• [THE PROBLEM]: If a line below contains "pixels", add it to your tally, then answer with the tally alone.

++++ SUPPLIED RECORDS

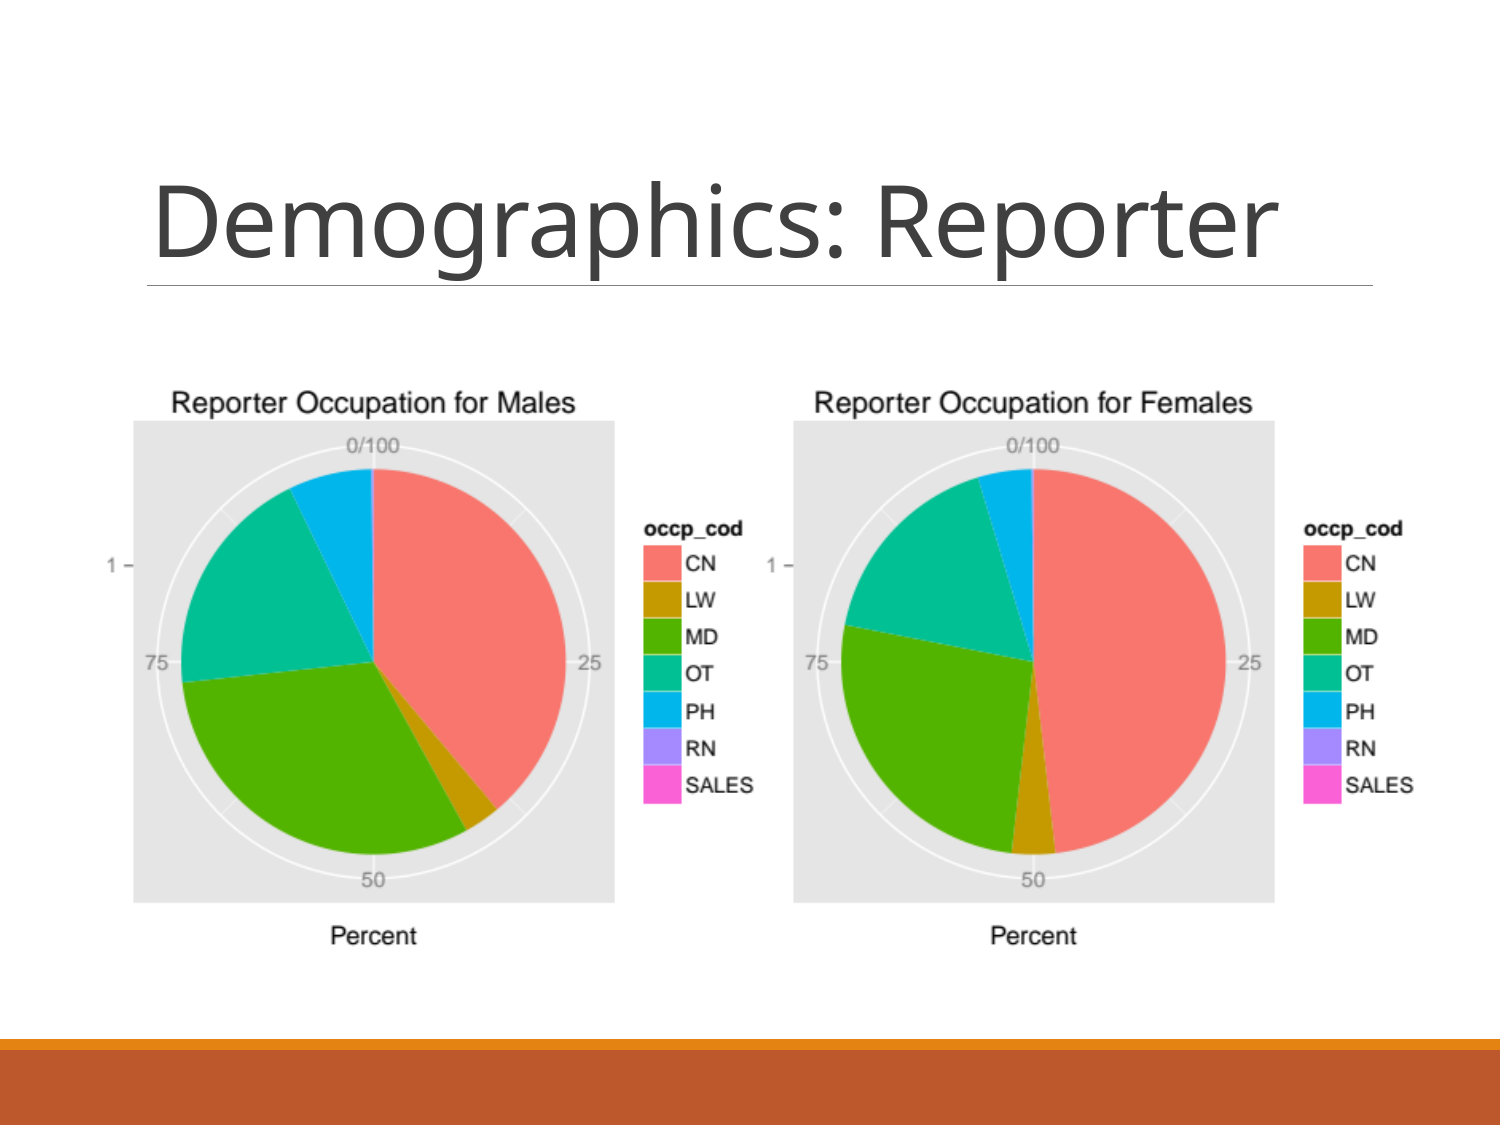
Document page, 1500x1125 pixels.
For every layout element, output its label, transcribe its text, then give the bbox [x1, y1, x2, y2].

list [106, 353, 764, 965]
picture [765, 353, 1436, 965]
title Demographics: Reporter [135, 47, 1373, 285]
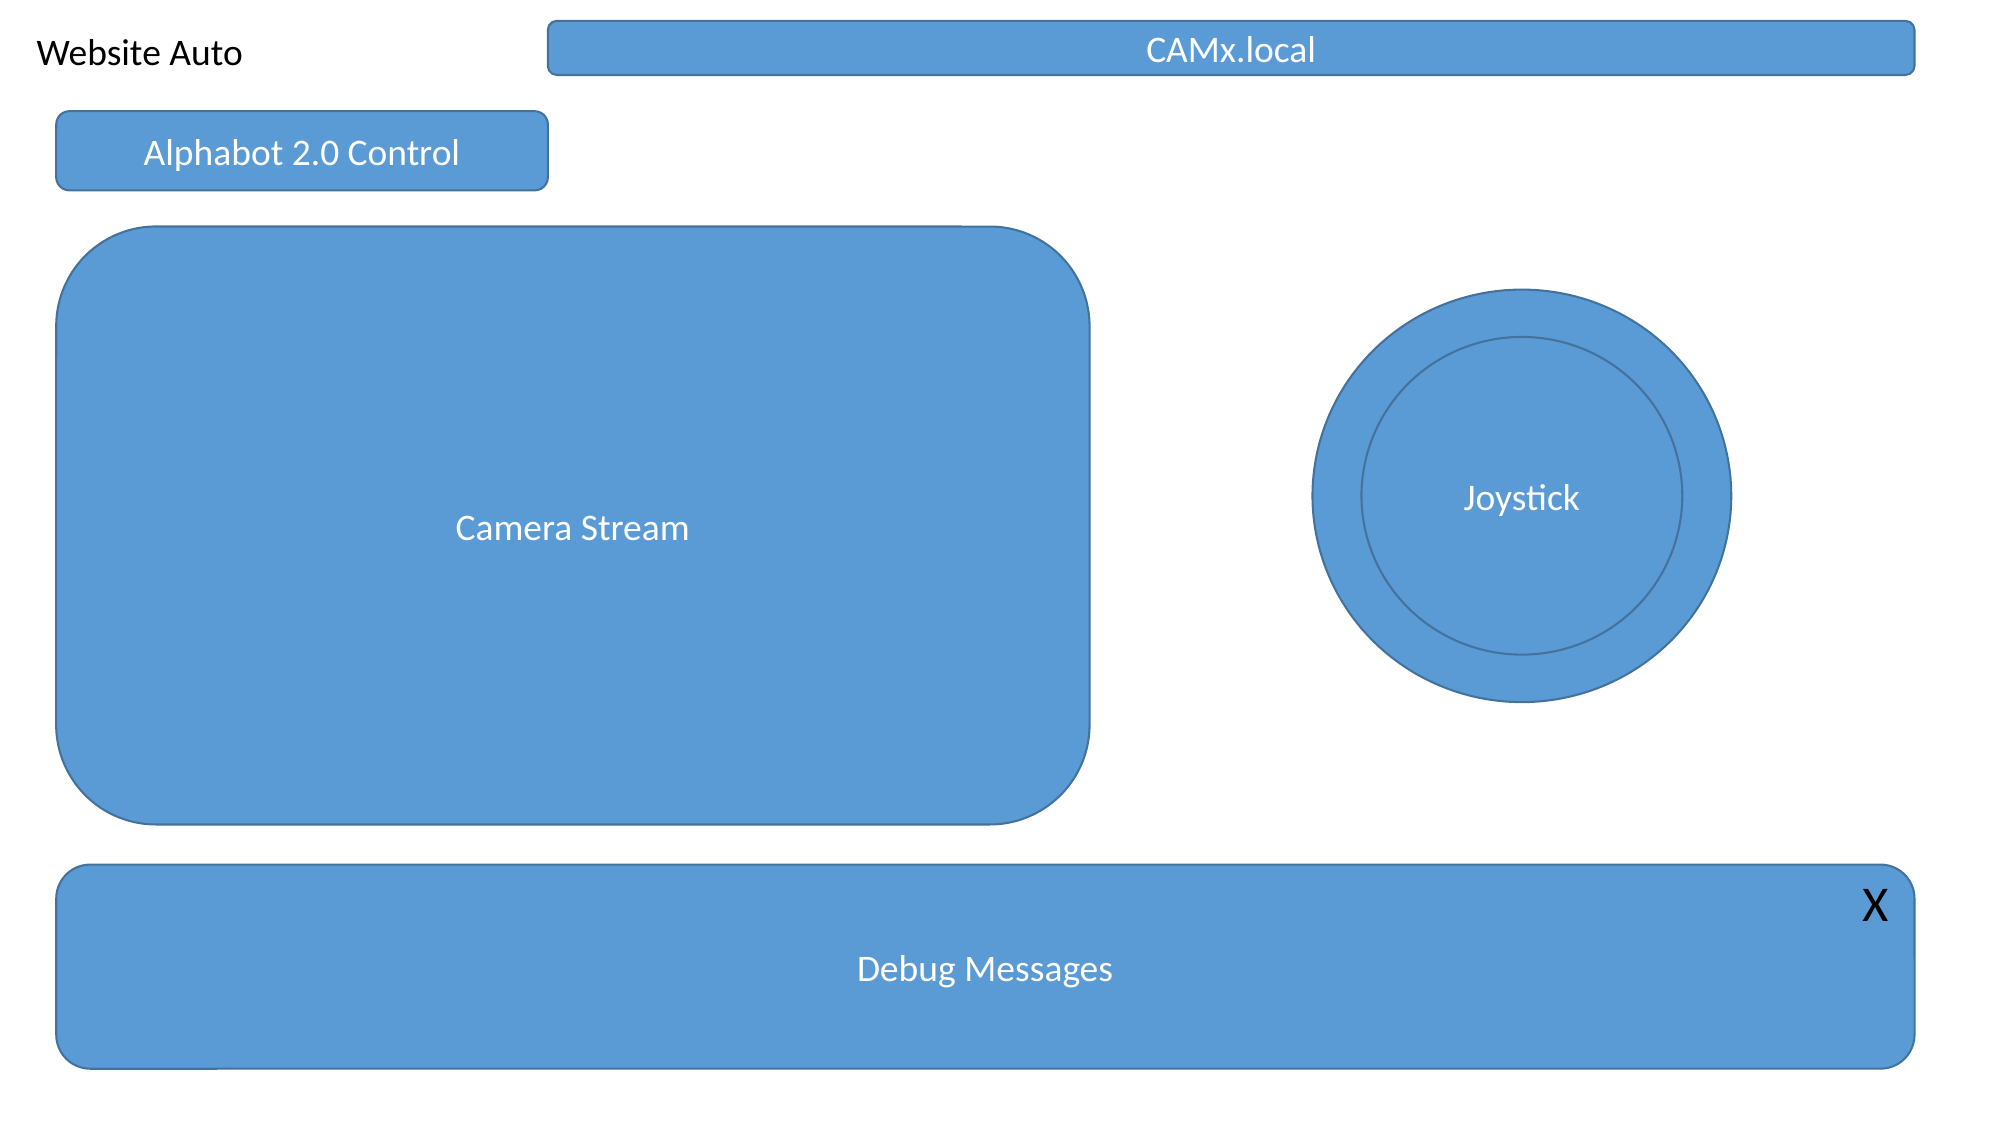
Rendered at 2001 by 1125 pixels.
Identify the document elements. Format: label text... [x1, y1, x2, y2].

text_box Debug Messages [55, 863, 1916, 1070]
text_box [1311, 288, 1733, 704]
text_box Alphabot 2.0 Control [55, 110, 549, 192]
text_box CAMx.local [546, 19, 1916, 77]
text_box Camera Stream [55, 225, 1091, 826]
text_box Website Auto [21, 20, 259, 81]
text_box Joystick [1360, 335, 1684, 656]
text_box X [1847, 864, 1900, 940]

++++++++

• [OUTPUT FOR THIS TASK]: 2